━━━━━ Texte fourni ━━━━━
- Coupe du monde – Groupe E – Suisse/France
Le jour où le verrou suisse a sauté
Réputée défensive et peu génératrice de parties prolifiques et spectaculaires, la Nati suisse a pourtant la particularité d'être l'une des deux actrices du match de Coupe du monde avec le plus de buts inscrits en 90 minutes. C'était en quart de finale du Mondial 1954, disputé à domicile, et l'Autriche s'était imposé 7-5. Une rencontre pour l'histoire.
Il faut le reconnaître, l’actuelle Coupe du monde brésilienne est hyper plaisante à voir, avec des surprises, des révélations, des stars au rendez-vous, du spectacle et des buts. Plein de buts, 3 par match en moyenne. C’est beau mais ce n’est rien à côté des stats du Mondial suisse de 1954, il y a tout juste 60 ans : 5,38 buts de moyenne par match, des triplés à la pelle et même un quadruplé du meilleur artificier de la compétition Sandor Kocsis, tête de pont de la merveilleuse sélection hongroise, finaliste malheureux face à la Mannschaft.
Dans le rôle de révélation, c’est le pays hôte qui s’illustre en dominant par deux fois l’Italie en phase de poules : le 17 juin à Lausanne puis le 23 juin à Bâle en match d’appui (les deux sélections avaient terminé avec le même nombre de points et il avait fallu un match supplémentaire pour les départager, le goal average n’existant pas encore). La route pour les quarts ouverte, la Nati devait affronter l’Autriche le 26 juin à Lausanne. Elle n’était clairement pas favorite face à un adversaire qui s’était qualifié brillamment en dominant l’Écosse 1-0 puis en étrillant la Tchécoslovaquie 5-0. Le buteur Erich Probst avait profité de ces deux matchs pour inscrire 4 buts. Pas de doute, il est en forme pour ce rendez-vous et toute son équipe avec elle. En face, la Suisse compte sur la tactique de son sélectionneur, Karl Rappan (de nationalité… autrichienne) pour mettre à mal les velléités offensives de l’adversaire. La tactique en question, c’est celle dite du « verrou suisse » , car déjà à l’époque comme aujourd’hui, les Helvètes se traînent la réputation d’une équipe défensive, chiante à jouer. Leur plan consistait à laisser le ballon à l’équipe adverse pour mieux la stopper en défense et jaillir par des contre-attaques rapides. À l’ère du WM et de la défense à trois, il s’agit d’une tactique révolutionnaire, la première avec quatre joueurs à vocation défensive dont un libéro.
━━━━━ Données extraites ━━━━━
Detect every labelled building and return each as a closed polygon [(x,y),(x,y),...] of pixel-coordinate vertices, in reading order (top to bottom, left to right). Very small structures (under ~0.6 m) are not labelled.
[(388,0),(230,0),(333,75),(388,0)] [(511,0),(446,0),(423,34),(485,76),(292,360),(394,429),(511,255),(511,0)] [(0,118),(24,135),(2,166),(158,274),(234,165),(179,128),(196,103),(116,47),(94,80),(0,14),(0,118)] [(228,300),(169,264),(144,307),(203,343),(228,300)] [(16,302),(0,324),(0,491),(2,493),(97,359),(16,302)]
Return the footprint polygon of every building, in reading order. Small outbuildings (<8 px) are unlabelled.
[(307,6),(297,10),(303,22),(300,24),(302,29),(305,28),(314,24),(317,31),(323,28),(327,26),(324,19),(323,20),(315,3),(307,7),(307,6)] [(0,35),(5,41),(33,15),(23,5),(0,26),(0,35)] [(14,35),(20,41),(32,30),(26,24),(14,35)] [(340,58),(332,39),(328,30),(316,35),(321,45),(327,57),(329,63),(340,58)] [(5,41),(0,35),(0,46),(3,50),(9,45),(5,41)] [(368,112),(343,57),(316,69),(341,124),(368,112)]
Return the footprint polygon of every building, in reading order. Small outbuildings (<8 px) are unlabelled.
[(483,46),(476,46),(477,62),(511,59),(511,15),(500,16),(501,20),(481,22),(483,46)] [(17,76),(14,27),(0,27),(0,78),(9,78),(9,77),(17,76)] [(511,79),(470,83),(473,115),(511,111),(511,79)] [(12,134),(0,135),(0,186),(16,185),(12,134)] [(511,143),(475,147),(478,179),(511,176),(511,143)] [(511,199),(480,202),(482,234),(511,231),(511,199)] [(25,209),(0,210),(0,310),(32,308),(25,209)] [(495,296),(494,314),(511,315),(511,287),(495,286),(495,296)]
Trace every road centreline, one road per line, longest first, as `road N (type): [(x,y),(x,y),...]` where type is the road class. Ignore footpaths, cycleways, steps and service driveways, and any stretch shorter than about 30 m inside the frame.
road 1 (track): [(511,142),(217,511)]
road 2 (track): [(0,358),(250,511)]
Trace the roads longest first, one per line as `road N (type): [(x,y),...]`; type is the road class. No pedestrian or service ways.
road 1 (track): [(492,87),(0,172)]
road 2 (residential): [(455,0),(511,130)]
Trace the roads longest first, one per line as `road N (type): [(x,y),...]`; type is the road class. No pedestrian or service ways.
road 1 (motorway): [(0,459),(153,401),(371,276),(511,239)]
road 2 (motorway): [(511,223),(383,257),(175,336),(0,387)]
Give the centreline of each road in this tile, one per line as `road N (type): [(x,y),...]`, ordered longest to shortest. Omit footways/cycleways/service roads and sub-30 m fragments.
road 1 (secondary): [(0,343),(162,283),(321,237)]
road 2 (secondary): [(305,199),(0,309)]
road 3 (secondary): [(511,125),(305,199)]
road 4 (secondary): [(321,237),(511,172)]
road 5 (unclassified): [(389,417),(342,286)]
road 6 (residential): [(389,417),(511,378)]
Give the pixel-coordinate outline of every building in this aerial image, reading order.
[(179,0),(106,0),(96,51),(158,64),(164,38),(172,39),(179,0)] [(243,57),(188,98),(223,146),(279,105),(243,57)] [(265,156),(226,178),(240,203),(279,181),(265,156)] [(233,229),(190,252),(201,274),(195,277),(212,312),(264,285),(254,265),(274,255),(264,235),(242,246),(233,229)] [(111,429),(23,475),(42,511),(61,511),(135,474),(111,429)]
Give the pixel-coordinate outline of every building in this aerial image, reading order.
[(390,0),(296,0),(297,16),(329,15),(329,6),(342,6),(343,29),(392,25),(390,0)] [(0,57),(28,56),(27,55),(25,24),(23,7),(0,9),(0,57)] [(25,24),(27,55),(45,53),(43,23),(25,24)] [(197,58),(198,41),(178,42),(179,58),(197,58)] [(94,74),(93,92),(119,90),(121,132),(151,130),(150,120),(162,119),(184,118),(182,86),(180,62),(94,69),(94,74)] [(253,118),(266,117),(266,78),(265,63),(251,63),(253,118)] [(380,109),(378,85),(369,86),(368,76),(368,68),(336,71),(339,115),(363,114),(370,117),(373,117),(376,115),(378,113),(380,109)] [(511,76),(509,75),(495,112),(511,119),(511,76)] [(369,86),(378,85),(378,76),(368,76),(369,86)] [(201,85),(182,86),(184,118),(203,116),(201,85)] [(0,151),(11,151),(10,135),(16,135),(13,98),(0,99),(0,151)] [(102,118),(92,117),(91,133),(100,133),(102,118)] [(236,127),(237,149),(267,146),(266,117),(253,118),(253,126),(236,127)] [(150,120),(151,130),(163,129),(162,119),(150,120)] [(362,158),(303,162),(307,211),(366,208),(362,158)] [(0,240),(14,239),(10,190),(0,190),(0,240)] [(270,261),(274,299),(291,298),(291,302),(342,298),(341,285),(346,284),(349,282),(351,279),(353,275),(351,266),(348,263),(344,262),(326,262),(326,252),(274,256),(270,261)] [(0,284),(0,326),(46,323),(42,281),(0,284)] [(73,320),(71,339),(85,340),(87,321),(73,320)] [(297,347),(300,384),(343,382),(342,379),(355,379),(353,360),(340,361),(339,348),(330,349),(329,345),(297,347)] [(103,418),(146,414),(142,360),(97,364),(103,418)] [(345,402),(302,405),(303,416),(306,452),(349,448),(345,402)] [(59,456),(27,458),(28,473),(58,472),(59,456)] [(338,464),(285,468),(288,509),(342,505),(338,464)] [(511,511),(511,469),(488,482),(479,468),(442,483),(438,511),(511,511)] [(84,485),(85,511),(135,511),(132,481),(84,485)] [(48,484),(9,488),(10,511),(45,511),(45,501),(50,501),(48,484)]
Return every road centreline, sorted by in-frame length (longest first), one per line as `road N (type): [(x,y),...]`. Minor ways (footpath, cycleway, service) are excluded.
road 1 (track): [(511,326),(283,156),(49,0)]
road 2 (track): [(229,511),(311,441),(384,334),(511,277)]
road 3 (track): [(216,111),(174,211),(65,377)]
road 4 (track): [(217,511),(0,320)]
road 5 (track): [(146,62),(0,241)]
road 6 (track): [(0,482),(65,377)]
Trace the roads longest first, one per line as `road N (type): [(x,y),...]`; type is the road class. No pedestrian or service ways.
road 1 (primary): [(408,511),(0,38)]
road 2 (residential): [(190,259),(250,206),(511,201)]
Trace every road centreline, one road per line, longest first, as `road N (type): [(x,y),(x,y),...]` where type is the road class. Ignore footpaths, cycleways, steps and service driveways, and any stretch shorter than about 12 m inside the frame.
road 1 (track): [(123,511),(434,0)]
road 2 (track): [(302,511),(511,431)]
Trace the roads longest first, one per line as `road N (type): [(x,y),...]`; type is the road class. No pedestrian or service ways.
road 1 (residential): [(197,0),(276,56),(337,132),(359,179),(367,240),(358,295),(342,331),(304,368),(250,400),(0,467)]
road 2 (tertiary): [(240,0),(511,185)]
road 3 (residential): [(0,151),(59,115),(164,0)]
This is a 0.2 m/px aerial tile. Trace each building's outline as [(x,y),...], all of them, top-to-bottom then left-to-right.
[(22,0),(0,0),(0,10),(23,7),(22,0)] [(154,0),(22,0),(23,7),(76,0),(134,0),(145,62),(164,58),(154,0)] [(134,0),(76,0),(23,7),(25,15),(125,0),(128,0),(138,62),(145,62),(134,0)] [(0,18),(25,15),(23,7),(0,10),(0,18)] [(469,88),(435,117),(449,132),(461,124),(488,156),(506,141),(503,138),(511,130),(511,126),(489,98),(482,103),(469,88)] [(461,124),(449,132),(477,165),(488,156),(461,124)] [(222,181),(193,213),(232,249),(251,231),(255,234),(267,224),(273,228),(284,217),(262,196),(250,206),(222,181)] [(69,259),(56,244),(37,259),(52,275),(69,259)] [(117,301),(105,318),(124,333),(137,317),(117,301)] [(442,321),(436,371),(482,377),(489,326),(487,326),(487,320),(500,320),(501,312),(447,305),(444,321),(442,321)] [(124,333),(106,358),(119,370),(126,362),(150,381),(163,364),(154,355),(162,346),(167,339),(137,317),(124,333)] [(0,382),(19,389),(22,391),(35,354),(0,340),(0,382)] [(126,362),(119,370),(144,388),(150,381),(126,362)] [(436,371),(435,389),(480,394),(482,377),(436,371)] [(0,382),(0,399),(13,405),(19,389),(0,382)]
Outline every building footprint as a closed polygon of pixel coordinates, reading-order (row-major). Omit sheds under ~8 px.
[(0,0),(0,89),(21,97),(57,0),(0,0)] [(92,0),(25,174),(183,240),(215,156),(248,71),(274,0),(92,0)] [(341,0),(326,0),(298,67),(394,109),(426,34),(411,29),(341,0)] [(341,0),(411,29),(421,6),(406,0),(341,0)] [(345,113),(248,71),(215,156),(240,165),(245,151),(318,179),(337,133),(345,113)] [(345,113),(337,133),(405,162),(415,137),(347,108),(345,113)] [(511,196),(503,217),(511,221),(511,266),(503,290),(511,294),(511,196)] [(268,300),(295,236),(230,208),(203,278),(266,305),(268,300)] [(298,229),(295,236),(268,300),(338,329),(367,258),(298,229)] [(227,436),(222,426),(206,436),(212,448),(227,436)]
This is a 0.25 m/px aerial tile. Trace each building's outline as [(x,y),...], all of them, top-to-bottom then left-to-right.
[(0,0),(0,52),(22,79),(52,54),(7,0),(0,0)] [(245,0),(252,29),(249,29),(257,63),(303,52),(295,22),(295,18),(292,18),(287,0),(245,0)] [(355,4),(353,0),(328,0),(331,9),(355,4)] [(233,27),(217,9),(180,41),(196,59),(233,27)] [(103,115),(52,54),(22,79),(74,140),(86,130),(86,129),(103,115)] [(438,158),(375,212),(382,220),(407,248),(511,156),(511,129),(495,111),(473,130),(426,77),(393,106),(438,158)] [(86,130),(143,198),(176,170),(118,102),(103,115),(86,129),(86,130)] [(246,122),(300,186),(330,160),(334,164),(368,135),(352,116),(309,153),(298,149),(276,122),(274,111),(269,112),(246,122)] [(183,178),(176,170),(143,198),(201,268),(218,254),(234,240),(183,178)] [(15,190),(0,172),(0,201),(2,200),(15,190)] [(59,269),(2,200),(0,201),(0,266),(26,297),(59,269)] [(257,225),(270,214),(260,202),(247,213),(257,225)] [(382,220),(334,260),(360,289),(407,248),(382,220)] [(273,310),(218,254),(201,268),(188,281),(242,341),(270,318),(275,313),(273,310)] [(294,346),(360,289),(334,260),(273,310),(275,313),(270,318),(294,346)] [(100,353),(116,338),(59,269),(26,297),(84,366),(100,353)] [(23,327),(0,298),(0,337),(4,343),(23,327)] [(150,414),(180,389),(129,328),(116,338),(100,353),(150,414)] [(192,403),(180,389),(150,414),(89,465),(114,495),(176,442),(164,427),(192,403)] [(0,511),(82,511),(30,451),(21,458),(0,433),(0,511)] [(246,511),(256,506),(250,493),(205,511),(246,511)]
━━━━━
Consigne: Recopiez, s'il vous plaît, le passage du texte fourni compris entre « Il faut le reconnaître, l’actuelle » et « à la Mannschaft. », ces deux extraits inclus.

Réponse:
Il faut le reconnaître, l’actuelle Coupe du monde brésilienne est hyper plaisante à voir, avec des surprises, des révélations, des stars au rendez-vous, du spectacle et des buts. Plein de buts, 3 par match en moyenne. C’est beau mais ce n’est rien à côté des stats du Mondial suisse de 1954, il y a tout juste 60 ans : 5,38 buts de moyenne par match, des triplés à la pelle et même un quadruplé du meilleur artificier de la compétition Sandor Kocsis, tête de pont de la merveilleuse sélection hongroise, finaliste malheureux face à la Mannschaft.